• Brief: How many lines in the records below contain the word "status"? Answer with the number alone.

• Records shown:
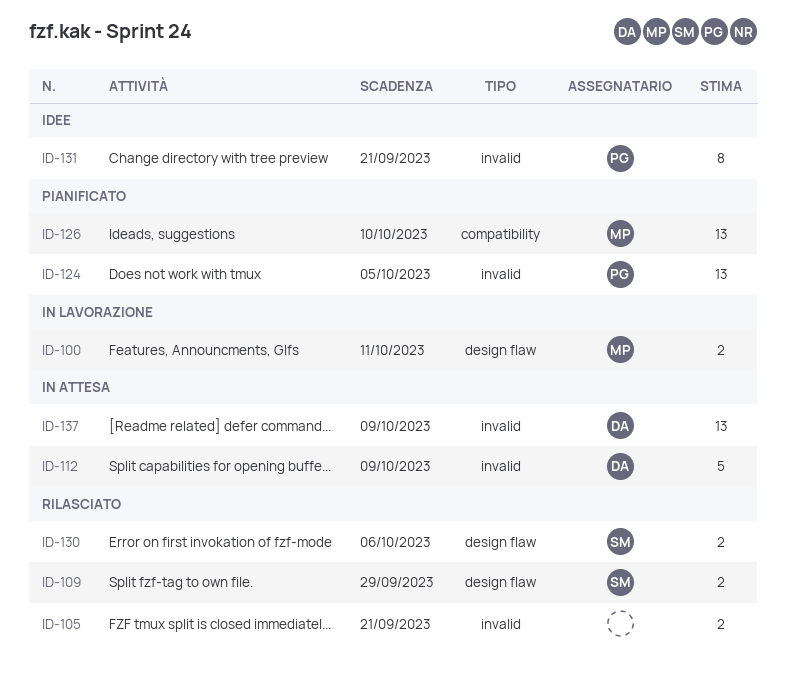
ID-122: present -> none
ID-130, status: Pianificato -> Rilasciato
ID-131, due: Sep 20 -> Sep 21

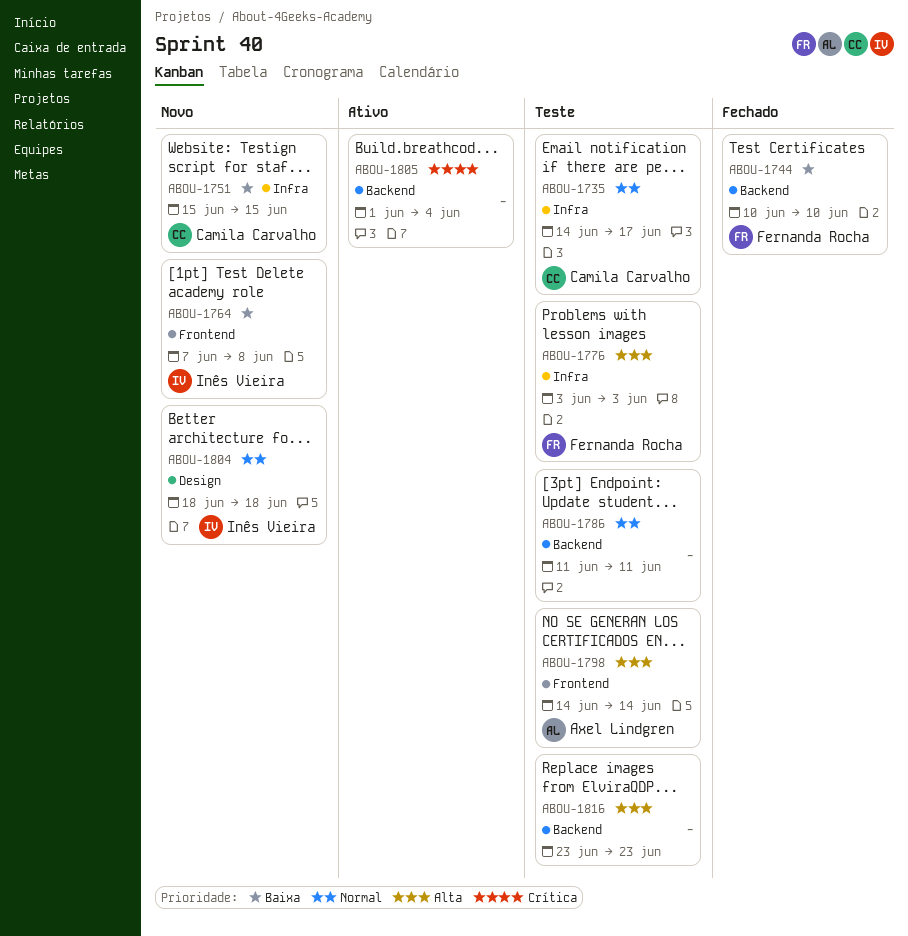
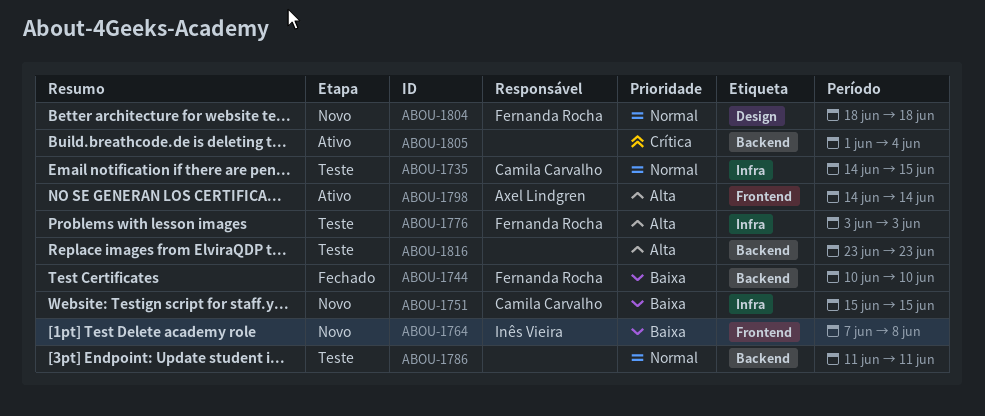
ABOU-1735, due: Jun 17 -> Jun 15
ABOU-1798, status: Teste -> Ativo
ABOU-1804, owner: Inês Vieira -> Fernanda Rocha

• Task output: 2